What will likely set of alarms among activists is the fact that the agencies did not take two of the Dietary Guidelines Advisory Committee’s key recommendations: encourage men to drink no more than one alcoholic beverage per day (down from no more than two) and encourage all Americans to reduce their sugar intake to five percent of their caloric intake (down from the current 10 percent). The agencies presented the exclusion of those recommendations matter-of-factly with a voiceover during the videotaped announcement of the Guidelines. Unlike in the past, when the new Guidelines were presented at live press conferences, there was no opportunity for follow-up questions. Of course, we can expect a lot of finger pointing at the food and alcohol industries. The Guidelines document tries to explain by noting we can meet most of our nutritional needs using 85 percent of our daily calorie allotment as long as we consume nutrient-dense food and beverages. The remaining 15% can be used for small amounts of added sugars and saturated fat. The Guidelines then makes a number of assumptions and calculates that, if your calorie needs are somewhere between 2000 and 3000 calories per day, you actually have only 7-10 percent of your calories for added sugar. For a more detailed explanation, see pages 54-55, here.

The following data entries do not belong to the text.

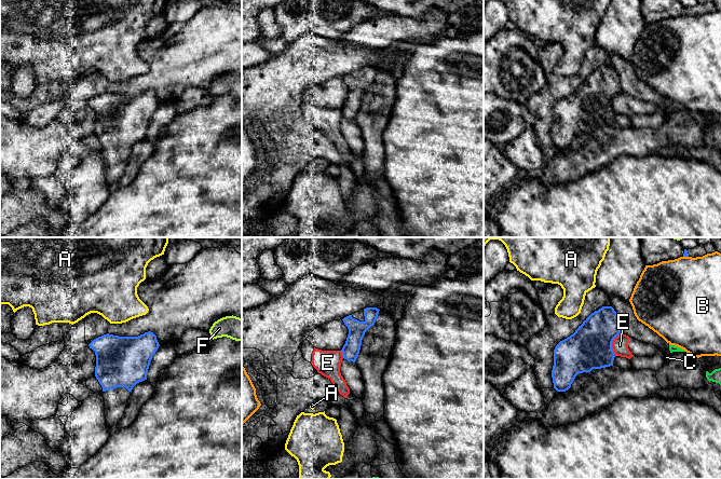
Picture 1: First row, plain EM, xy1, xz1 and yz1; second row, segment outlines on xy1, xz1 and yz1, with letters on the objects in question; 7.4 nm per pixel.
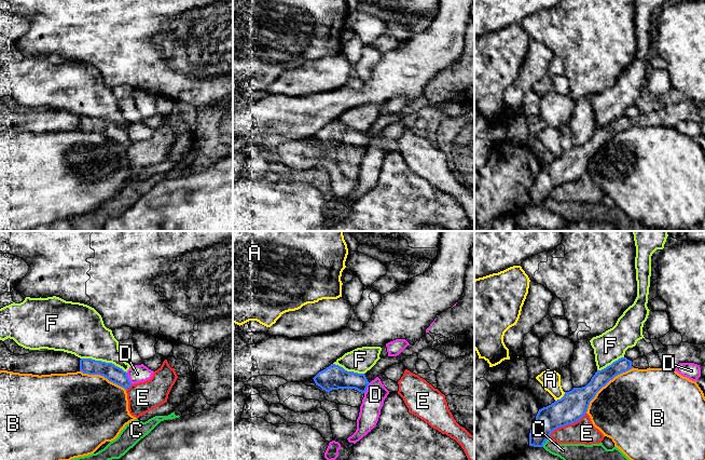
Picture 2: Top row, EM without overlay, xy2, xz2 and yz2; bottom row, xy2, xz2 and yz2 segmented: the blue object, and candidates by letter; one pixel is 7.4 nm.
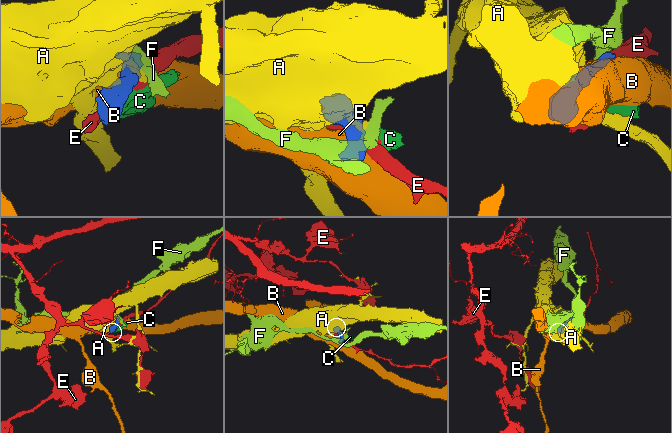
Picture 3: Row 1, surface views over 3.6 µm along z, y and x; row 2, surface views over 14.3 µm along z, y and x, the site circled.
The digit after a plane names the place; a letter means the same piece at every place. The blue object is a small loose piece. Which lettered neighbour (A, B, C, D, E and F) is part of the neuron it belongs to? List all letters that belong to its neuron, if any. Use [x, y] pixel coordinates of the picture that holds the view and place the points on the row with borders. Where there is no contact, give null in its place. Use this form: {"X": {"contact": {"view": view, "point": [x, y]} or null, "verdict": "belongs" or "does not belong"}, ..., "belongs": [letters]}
{"A": {"contact": {"view": "yz2", "point": [562, 397]}, "verdict": "does not belong"}, "B": {"contact": {"view": "yz2", "point": [605, 384]}, "verdict": "does not belong"}, "C": {"contact": {"view": "yz2", "point": [544, 442]}, "verdict": "does not belong"}, "D": {"contact": {"view": "xy2", "point": [128, 378]}, "verdict": "does not belong"}, "E": {"contact": {"view": "yz2", "point": [566, 424]}, "verdict": "does not belong"}, "F": {"contact": {"view": "xy2", "point": [104, 362]}, "verdict": "does not belong"}, "belongs": []}

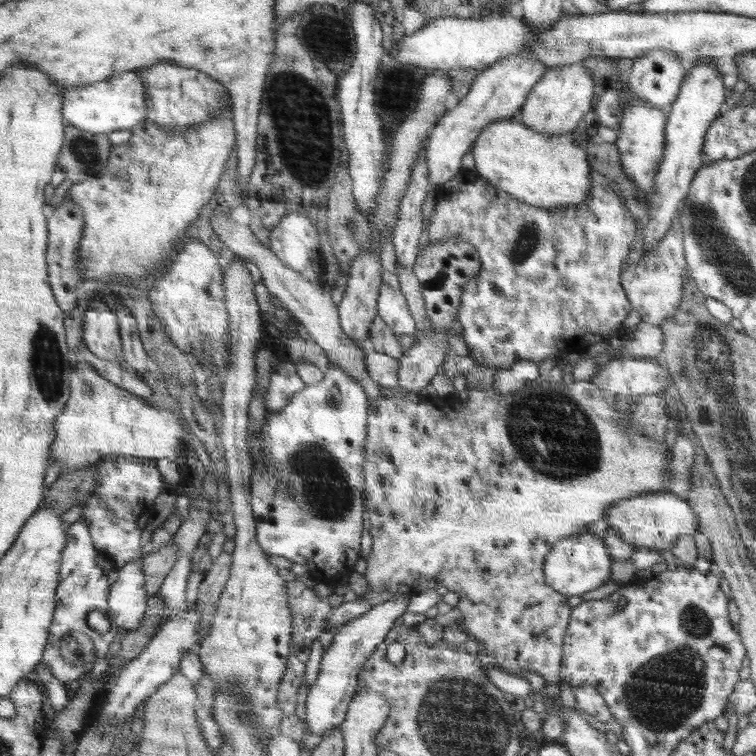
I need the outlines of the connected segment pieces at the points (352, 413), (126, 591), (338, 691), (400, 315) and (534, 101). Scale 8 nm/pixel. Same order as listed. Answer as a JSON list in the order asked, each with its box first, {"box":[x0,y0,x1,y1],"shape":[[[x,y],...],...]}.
[{"box":[252,363,367,589],"shape":[[[330,363],[320,383],[306,385],[292,396],[285,408],[276,414],[267,414],[262,430],[261,446],[269,449],[267,467],[270,472],[253,472],[252,509],[257,521],[258,544],[272,556],[284,556],[293,563],[308,566],[308,576],[315,577],[325,589],[334,585],[338,578],[350,575],[360,557],[367,395],[357,380]]]},{"box":[106,557,150,630],"shape":[[[141,557],[134,558],[118,571],[118,579],[110,592],[111,609],[106,614],[112,626],[120,630],[136,630],[142,624],[150,596],[145,591],[145,578],[141,573]]]},{"box":[304,594,411,735],"shape":[[[406,594],[406,597],[404,595],[391,597],[389,601],[374,605],[366,614],[335,629],[333,644],[323,652],[319,673],[307,694],[304,718],[307,734],[323,735],[338,727],[346,718],[362,665],[373,654],[376,646],[384,640],[390,629],[397,625],[411,597],[409,594]]]},{"box":[377,271,416,336],"shape":[[[384,271],[384,282],[381,284],[380,298],[377,300],[377,316],[392,330],[395,336],[416,332],[416,322],[402,294],[399,278]]]},{"box":[519,63,594,135],"shape":[[[584,63],[557,66],[545,72],[544,78],[534,86],[528,96],[527,102],[522,106],[522,116],[519,116],[521,124],[536,132],[548,133],[549,135],[562,135],[568,132],[579,132],[576,126],[580,126],[580,118],[592,110],[592,92],[594,92],[594,80],[592,74],[584,68]]]}]

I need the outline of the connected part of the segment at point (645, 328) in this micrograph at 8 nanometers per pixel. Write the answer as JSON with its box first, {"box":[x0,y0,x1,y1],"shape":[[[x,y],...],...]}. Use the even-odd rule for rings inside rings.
{"box":[617,322,664,358],"shape":[[[642,322],[638,324],[638,328],[632,338],[628,340],[628,344],[624,346],[622,352],[617,358],[632,355],[632,357],[656,357],[660,358],[664,346],[664,335],[659,326],[646,324]]]}

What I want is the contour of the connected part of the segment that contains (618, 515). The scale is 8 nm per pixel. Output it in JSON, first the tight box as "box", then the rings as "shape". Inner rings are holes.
{"box":[604,492,699,549],"shape":[[[673,492],[646,493],[644,495],[635,496],[632,499],[624,499],[622,502],[618,502],[616,506],[608,508],[608,511],[605,512],[604,519],[611,530],[615,530],[624,542],[648,549],[670,549],[679,536],[687,534],[693,536],[696,531],[699,532],[699,520],[688,504],[688,501],[676,496]]]}

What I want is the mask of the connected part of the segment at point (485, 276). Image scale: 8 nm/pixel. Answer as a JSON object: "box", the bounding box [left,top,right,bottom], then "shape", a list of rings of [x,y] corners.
{"box":[424,170,636,369],"shape":[[[461,170],[454,175],[448,182],[437,188],[436,205],[432,217],[430,217],[430,226],[424,234],[427,244],[435,244],[439,240],[452,238],[453,235],[462,240],[469,241],[470,244],[478,244],[478,252],[482,252],[482,276],[478,276],[476,282],[470,282],[462,294],[462,307],[460,308],[459,335],[464,339],[468,347],[468,357],[474,359],[477,366],[484,365],[492,369],[510,369],[518,361],[542,362],[548,357],[560,358],[566,353],[581,354],[581,350],[587,350],[590,346],[599,342],[606,342],[614,334],[617,334],[622,327],[624,320],[630,314],[629,298],[626,298],[622,285],[620,284],[620,270],[622,270],[622,260],[630,254],[630,244],[636,236],[636,222],[630,220],[628,209],[621,205],[619,197],[610,185],[600,185],[594,187],[589,192],[589,199],[586,203],[580,203],[574,207],[554,207],[551,209],[534,207],[526,204],[526,200],[518,200],[505,190],[499,189],[496,185],[490,184],[484,177],[474,178],[468,182],[466,170]]]}

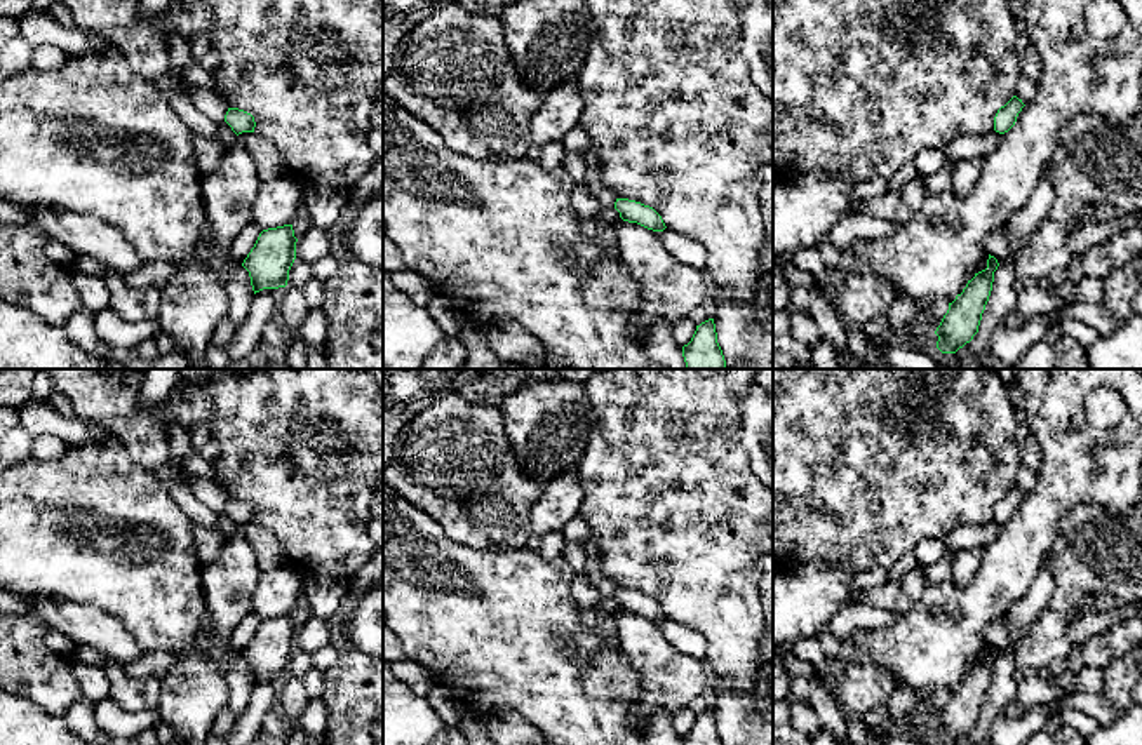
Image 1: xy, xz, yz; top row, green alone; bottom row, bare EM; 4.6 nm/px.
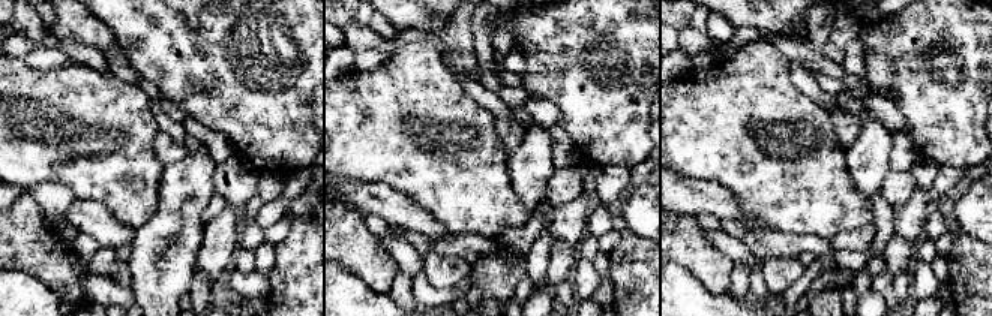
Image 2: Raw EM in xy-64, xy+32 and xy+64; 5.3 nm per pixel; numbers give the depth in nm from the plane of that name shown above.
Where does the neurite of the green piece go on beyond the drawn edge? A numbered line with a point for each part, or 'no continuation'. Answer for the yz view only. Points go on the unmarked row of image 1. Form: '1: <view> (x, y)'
no continuation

I do have to acknowledge that agencies did manage to get the Guidelines out during a time when they both clearly had other pressing priorities. The Guidelines also strive hard to be more inclusive then in the past, hence the focus on customizing diets to cultural traditions and budgetary considerations. You’ll see this emphasized on many of the documents accompanying the Guidelines, along with lots of photos and illustrations representing the diversity of the population. Whether those changes will be welcomed or deemed to be insufficient remains to be scene.
So, the Dietary Guidelines are pretty much same old, same old. Will people still find aspects of the Guidelines to complain about? You betcha. Same old, same old.